As described in the text, factors associating with specific RNAs, often through USER codes, underlie formation of specific export mRNPs. The NPC dependent RNA export pathways are divided into two major subtypes, TAP and CRM1 dependent. Further subdivisions are indicated by the different composition of the nuclear mRNPs. For TAP and its cofactor NXT1/p15 dependent export, complexes that depend on Aly/REF (TREX and AREX), additionally on GANP (as a part of TREX-2 complex), and distinct complexes involving the SR proteins are shown (ITE mRNA represents intronless mRNAs). For the TAP pathways, release of cargoes is depicted using the DDX19/Gle1 model, which is hypothesized primarily from yeast data to be present in humans [9, 25]. Four subdivisions of the CRM1 pathway are similarly depicted by different nuclear mRNP complexes for HuR, eIF4E, IFN-α1 and NXF3. At the nuclear basket and cytoplasmic face, nucleoporins and co-factors described in the text are shown. The cytoplasmic side depicts only 4 fibrils, which is a simplification for presentation purposes (as there are known to be eight fibrils per NPC [8, 10]).
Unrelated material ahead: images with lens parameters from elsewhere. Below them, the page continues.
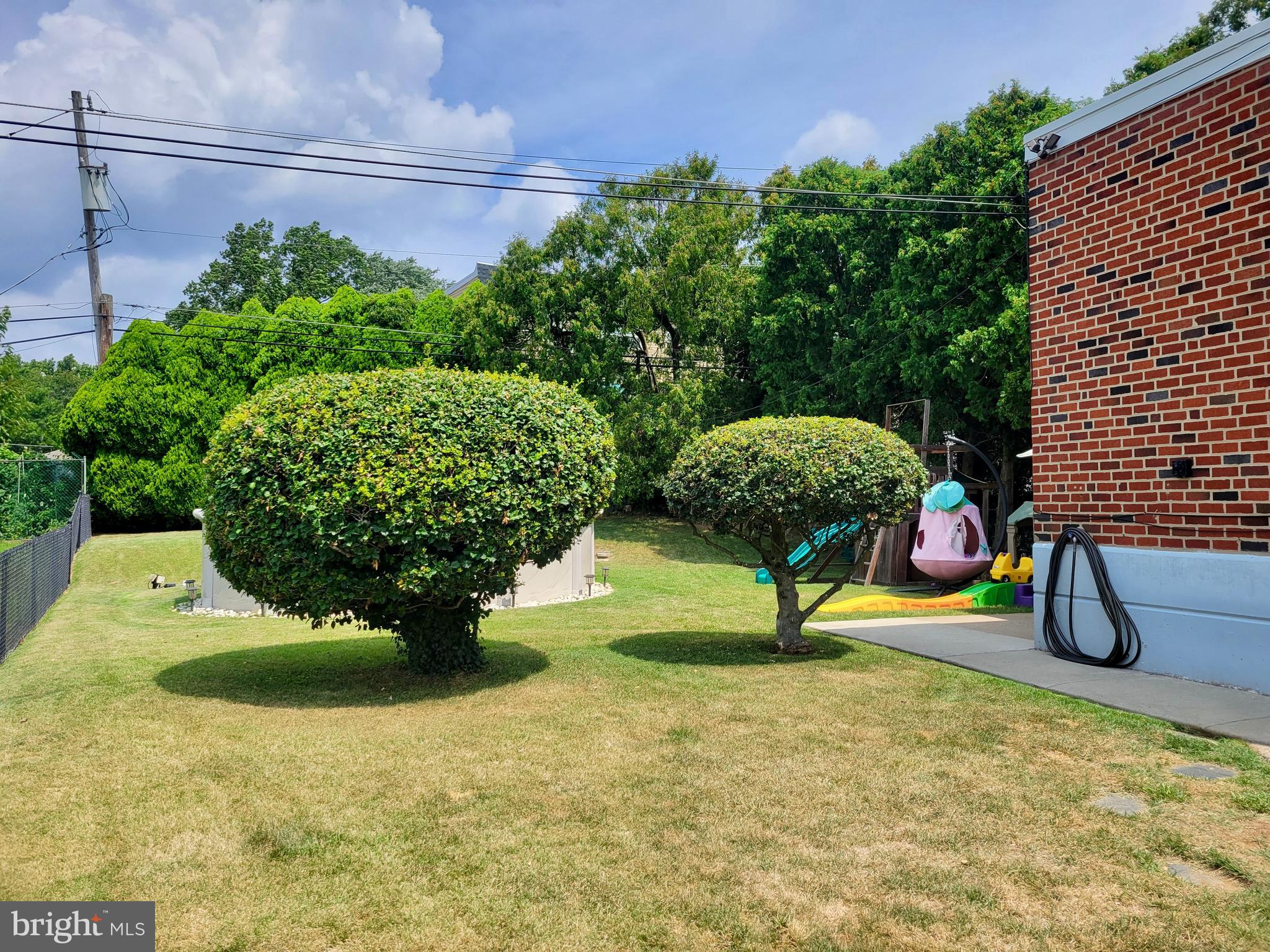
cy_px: 476
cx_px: 635
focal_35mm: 26
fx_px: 954
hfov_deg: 67.3
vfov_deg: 53.1
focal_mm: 5.4
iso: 40
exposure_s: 1/2314
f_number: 1.8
For CRM1 dependent pathways, the RanGTP cycle is shown for cargo release, which can occur using RanBP2 (A) or RanBP1 (B). For the case of the eIF4E dependent mRNA export pathway, RanBP2 is depleted, RanBP1 is elevated and thus the RanBP1 release pathway is thought to predominate. Once cargoes are released, factors are recycled. Note the color difference of RanGTP (purple) and RanGDP (green). Many of these factors are dysregulated in cancer (see text).